Farce is not normally Unifaun’s favourite genre. So perhaps it was Fo’s celebrity as a left-wing author that drew Adrian Buckle in the first place to perform Double Fo, in English versions, in addition to the attraction of a production that would get sizeable audiences to the Manoel Theatre.

The Virtuous Burglar and Marcolfa are brilliant one-acters relying on similar techniques. The former is a clever work that depends on the increasingly frenzied activity that develops when three couples trying to engage in adulterous relations are thrown together as a result of a thieving expedition gone wrong.
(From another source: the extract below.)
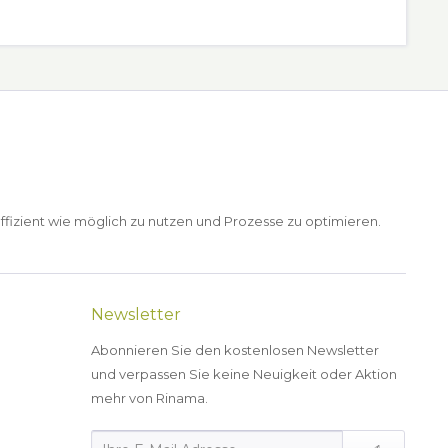
ffizient wie möglich zu nutzen und Prozesse zu optimieren.
Newsletter
Abonnieren Sie den kostenlosen Newsletter
und verpassen Sie keine Neuigkeit oder Aktion
mehr von Rinama.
The Burglar (Philip Stilon) has a bossy and very inquisitive wife (Magda van Kuilenburg), who rings him up as he is carrying out the burglary, ruining all his timing. He is forced to hide inside, of all places, a large grandfather clock, when the Man who owns the house (Mikhail Basmadjian) unexpectedly comes in with the Woman he is desperately trying to bed (Coryse Borg).

Basmadjian’s performance deserves close study both by students and by practising professionals

Then in comes Anna, the Man’s wife (Charlotte Grech), who is fobbed off with an improvised story about the Burglar and the Woman being husband and wife.

Things come to a head, however, when the Burglar’s wife walks in, followed by yet another husband who is also a lover (Alan Paris).

Both in this farce and in Marcolfa, fire-arms are used with comic effect, and the grandfather clock in which the burglar and others take refuge from time to time finds a parallel in Marcolfa, where a roomy wardrobe provides a refuge again and again.

Fo is quite skilled in providing endings with a double twist, more spectacularly in Marcolfa. The latter play, which is set in the 1840s, has a plot centred round the character in the title part. This character is female, but in this production is played by a man (Paris), as it had been in the original Italian production.

Paris’s character is the middle-aged governess of the debt-ridden Marchese di Trerate (Edward Mercieca). She is a good person who has never been considered as a marriageable woman by any man, save by the humble and insignificant Francesco (Renato Dimech), until it becomes known she has a winning lottery ticket that will bring her into a great sum.

She now finds herself, initially to her bewilderment but ultimately to her delight, courted by the Marchese’s principal creditor Giuseppe (Basmadjian).

She is also suddenly courted by the Marchese himself, not realising (this is farce, after all) that they are both after her newly-acquired money.

Chris Gatt directs two fine casts with a good eye for the ever-increasingly rapid rhythm of the two farces and for the detail, both psychological and physical, of the main comic episodes in the two plots.

Both pieces have a kingpin of outstanding ability: Basmadjian’s Man in the first and Paris’s Marcolfa in the second. Basmadjian’s Man is what every farce needs to have: a person who finds himself in a very precarious situation and is clearly agonised by his inability to get out of it.

The main thing, of course, is that his agony is not the dark one of drama but the excruciatingly funny one of farce. Basmadjian’s performance is three-dimensional and keeps on developing. It deserves close study both by students and by practising professionals. This actor acquires a different persona as Giuseppe in the other piece, also doing well in it.

Paris, unrecognisable in his female wig and a hooked nose, also manages the feat of being a woman with recognisably womanly gestures and movements without ever playing for laughs.

He achieves what Fo certainly had in mind, that of being a victim in a man’s world, saved by the man who is the only one who loves her.

Dimech as Francesco makes the leap from the nondescript man of his first entrance to the comic hero of the last part of the piece. Mercieca, a veteran of comedy and farce, brings out the overweening selfishness of the Marchese. He looks absurd when he thinks he is impressive in his scarlet uniform and he truly deserves his come-uppance at the end.

Stilon’s Burglar in the first play is a comical mixture of submissive husband, proud professional and stereotypic Italian when he seizes his opportunity to have a fling with Borg’s sexually-charged Woman in her mini-dress.

But he calms down when his wife (a comically aggressive Van Kuilenburg) enters the scene. In the second piece, Borg keeps the Principessa’s sexuality under control, stressing her superciliousness instead.

Grech, an elegant and superior Anna in the first piece and a furious, gun-toting Teresa in the second, keeps both pieces moving fast at crucial moments, leading to climaxes in the plot.